YOUR GOAL: Write out the data again in full, keeping every character the same.

SOURCE INFORMATION:
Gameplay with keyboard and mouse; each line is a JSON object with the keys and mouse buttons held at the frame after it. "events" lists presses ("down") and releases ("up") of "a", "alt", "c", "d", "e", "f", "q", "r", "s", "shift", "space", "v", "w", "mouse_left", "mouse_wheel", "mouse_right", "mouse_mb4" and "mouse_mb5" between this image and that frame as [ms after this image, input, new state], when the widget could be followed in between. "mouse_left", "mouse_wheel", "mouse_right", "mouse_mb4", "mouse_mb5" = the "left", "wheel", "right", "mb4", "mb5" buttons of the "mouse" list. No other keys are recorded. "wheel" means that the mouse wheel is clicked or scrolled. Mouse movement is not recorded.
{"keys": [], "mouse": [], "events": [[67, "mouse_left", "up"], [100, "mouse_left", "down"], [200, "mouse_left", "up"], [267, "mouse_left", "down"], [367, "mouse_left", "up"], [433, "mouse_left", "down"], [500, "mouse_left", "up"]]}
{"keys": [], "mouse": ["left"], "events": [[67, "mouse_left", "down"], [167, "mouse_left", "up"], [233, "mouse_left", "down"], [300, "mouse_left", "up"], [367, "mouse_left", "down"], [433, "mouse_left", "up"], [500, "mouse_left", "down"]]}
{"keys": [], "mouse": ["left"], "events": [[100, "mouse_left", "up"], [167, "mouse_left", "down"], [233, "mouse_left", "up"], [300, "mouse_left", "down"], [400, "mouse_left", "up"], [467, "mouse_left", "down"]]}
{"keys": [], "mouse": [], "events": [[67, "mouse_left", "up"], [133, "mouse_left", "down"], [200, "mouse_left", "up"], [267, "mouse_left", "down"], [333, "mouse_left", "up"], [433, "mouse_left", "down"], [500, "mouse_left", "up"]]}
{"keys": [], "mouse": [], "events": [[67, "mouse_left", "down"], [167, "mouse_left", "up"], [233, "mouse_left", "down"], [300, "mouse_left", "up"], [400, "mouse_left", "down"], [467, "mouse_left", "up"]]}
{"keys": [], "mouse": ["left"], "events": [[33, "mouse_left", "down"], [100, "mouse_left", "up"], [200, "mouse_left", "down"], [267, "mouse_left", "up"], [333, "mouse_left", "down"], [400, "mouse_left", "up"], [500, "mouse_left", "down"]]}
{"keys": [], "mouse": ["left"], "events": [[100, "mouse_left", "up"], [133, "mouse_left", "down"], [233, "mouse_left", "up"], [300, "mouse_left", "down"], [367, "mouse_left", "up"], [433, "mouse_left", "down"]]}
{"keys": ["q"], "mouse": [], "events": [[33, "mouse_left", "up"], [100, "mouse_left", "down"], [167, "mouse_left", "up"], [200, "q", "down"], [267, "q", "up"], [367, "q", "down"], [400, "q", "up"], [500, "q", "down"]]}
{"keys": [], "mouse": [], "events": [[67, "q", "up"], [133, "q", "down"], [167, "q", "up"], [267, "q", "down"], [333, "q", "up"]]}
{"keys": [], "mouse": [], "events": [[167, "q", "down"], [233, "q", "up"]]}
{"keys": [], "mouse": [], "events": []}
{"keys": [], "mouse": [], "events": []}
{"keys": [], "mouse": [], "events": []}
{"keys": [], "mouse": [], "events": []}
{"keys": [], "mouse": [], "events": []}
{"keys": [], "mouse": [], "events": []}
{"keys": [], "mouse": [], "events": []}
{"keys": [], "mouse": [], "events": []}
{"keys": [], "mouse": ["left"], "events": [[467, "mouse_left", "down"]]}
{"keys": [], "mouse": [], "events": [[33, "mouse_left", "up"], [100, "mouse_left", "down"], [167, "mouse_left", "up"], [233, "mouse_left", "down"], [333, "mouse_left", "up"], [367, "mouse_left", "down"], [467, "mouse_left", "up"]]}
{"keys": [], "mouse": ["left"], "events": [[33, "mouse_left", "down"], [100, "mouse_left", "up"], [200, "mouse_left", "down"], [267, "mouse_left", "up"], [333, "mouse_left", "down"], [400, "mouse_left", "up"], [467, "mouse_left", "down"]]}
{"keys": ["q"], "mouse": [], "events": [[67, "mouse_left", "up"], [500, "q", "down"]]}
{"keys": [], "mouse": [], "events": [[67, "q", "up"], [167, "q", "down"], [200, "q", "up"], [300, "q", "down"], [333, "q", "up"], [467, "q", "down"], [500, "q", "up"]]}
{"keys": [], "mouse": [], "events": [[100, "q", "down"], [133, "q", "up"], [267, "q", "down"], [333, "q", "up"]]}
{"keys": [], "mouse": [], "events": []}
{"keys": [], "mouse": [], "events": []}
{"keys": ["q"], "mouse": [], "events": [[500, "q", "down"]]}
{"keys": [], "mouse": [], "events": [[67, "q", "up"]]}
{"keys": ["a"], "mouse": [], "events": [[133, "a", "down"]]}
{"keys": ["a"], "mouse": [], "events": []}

EXERCISE SOLUTION:
Gameplay with keyboard and mouse; each line is a JSON object with the keys and mouse buttons held at the frame after it. "events" lists presses ("down") and releases ("up") of "a", "alt", "c", "d", "e", "f", "q", "r", "s", "shift", "space", "v", "w", "mouse_left", "mouse_wheel", "mouse_right", "mouse_mb4" and "mouse_mb5" between this image and that frame as [ms after this image, input, new state], when the widget could be followed in between. "mouse_left", "mouse_wheel", "mouse_right", "mouse_mb4", "mouse_mb5" = the "left", "wheel", "right", "mb4", "mb5" buttons of the "mouse" list. No other keys are recorded. "wheel" means that the mouse wheel is clicked or scrolled. Mouse movement is not recorded.
{"keys": [], "mouse": [], "events": [[67, "mouse_left", "up"], [100, "mouse_left", "down"], [200, "mouse_left", "up"], [267, "mouse_left", "down"], [367, "mouse_left", "up"], [433, "mouse_left", "down"], [500, "mouse_left", "up"]]}
{"keys": [], "mouse": ["left"], "events": [[67, "mouse_left", "down"], [167, "mouse_left", "up"], [233, "mouse_left", "down"], [300, "mouse_left", "up"], [367, "mouse_left", "down"], [433, "mouse_left", "up"], [500, "mouse_left", "down"]]}
{"keys": [], "mouse": ["left"], "events": [[100, "mouse_left", "up"], [167, "mouse_left", "down"], [233, "mouse_left", "up"], [300, "mouse_left", "down"], [400, "mouse_left", "up"], [467, "mouse_left", "down"]]}
{"keys": [], "mouse": [], "events": [[67, "mouse_left", "up"], [133, "mouse_left", "down"], [200, "mouse_left", "up"], [267, "mouse_left", "down"], [333, "mouse_left", "up"], [433, "mouse_left", "down"], [500, "mouse_left", "up"]]}
{"keys": [], "mouse": [], "events": [[67, "mouse_left", "down"], [167, "mouse_left", "up"], [233, "mouse_left", "down"], [300, "mouse_left", "up"], [400, "mouse_left", "down"], [467, "mouse_left", "up"]]}
{"keys": [], "mouse": ["left"], "events": [[33, "mouse_left", "down"], [100, "mouse_left", "up"], [200, "mouse_left", "down"], [267, "mouse_left", "up"], [333, "mouse_left", "down"], [400, "mouse_left", "up"], [500, "mouse_left", "down"]]}
{"keys": [], "mouse": ["left"], "events": [[100, "mouse_left", "up"], [133, "mouse_left", "down"], [233, "mouse_left", "up"], [300, "mouse_left", "down"], [367, "mouse_left", "up"], [433, "mouse_left", "down"]]}
{"keys": ["q"], "mouse": [], "events": [[33, "mouse_left", "up"], [100, "mouse_left", "down"], [167, "mouse_left", "up"], [200, "q", "down"], [267, "q", "up"], [367, "q", "down"], [400, "q", "up"], [500, "q", "down"]]}
{"keys": [], "mouse": [], "events": [[67, "q", "up"], [133, "q", "down"], [167, "q", "up"], [267, "q", "down"], [333, "q", "up"]]}
{"keys": [], "mouse": [], "events": [[167, "q", "down"], [233, "q", "up"]]}
{"keys": [], "mouse": [], "events": []}
{"keys": [], "mouse": [], "events": []}
{"keys": [], "mouse": [], "events": []}
{"keys": [], "mouse": [], "events": []}
{"keys": [], "mouse": [], "events": []}
{"keys": [], "mouse": [], "events": []}
{"keys": [], "mouse": [], "events": []}
{"keys": [], "mouse": [], "events": []}
{"keys": [], "mouse": ["left"], "events": [[467, "mouse_left", "down"]]}
{"keys": [], "mouse": [], "events": [[33, "mouse_left", "up"], [100, "mouse_left", "down"], [167, "mouse_left", "up"], [233, "mouse_left", "down"], [333, "mouse_left", "up"], [367, "mouse_left", "down"], [467, "mouse_left", "up"]]}
{"keys": [], "mouse": ["left"], "events": [[33, "mouse_left", "down"], [100, "mouse_left", "up"], [200, "mouse_left", "down"], [267, "mouse_left", "up"], [333, "mouse_left", "down"], [400, "mouse_left", "up"], [467, "mouse_left", "down"]]}
{"keys": ["q"], "mouse": [], "events": [[67, "mouse_left", "up"], [500, "q", "down"]]}
{"keys": [], "mouse": [], "events": [[67, "q", "up"], [167, "q", "down"], [200, "q", "up"], [300, "q", "down"], [333, "q", "up"], [467, "q", "down"], [500, "q", "up"]]}
{"keys": [], "mouse": [], "events": [[100, "q", "down"], [133, "q", "up"], [267, "q", "down"], [333, "q", "up"]]}
{"keys": [], "mouse": [], "events": []}
{"keys": [], "mouse": [], "events": []}
{"keys": ["q"], "mouse": [], "events": [[500, "q", "down"]]}
{"keys": [], "mouse": [], "events": [[67, "q", "up"]]}
{"keys": ["a"], "mouse": [], "events": [[133, "a", "down"]]}
{"keys": ["a"], "mouse": [], "events": []}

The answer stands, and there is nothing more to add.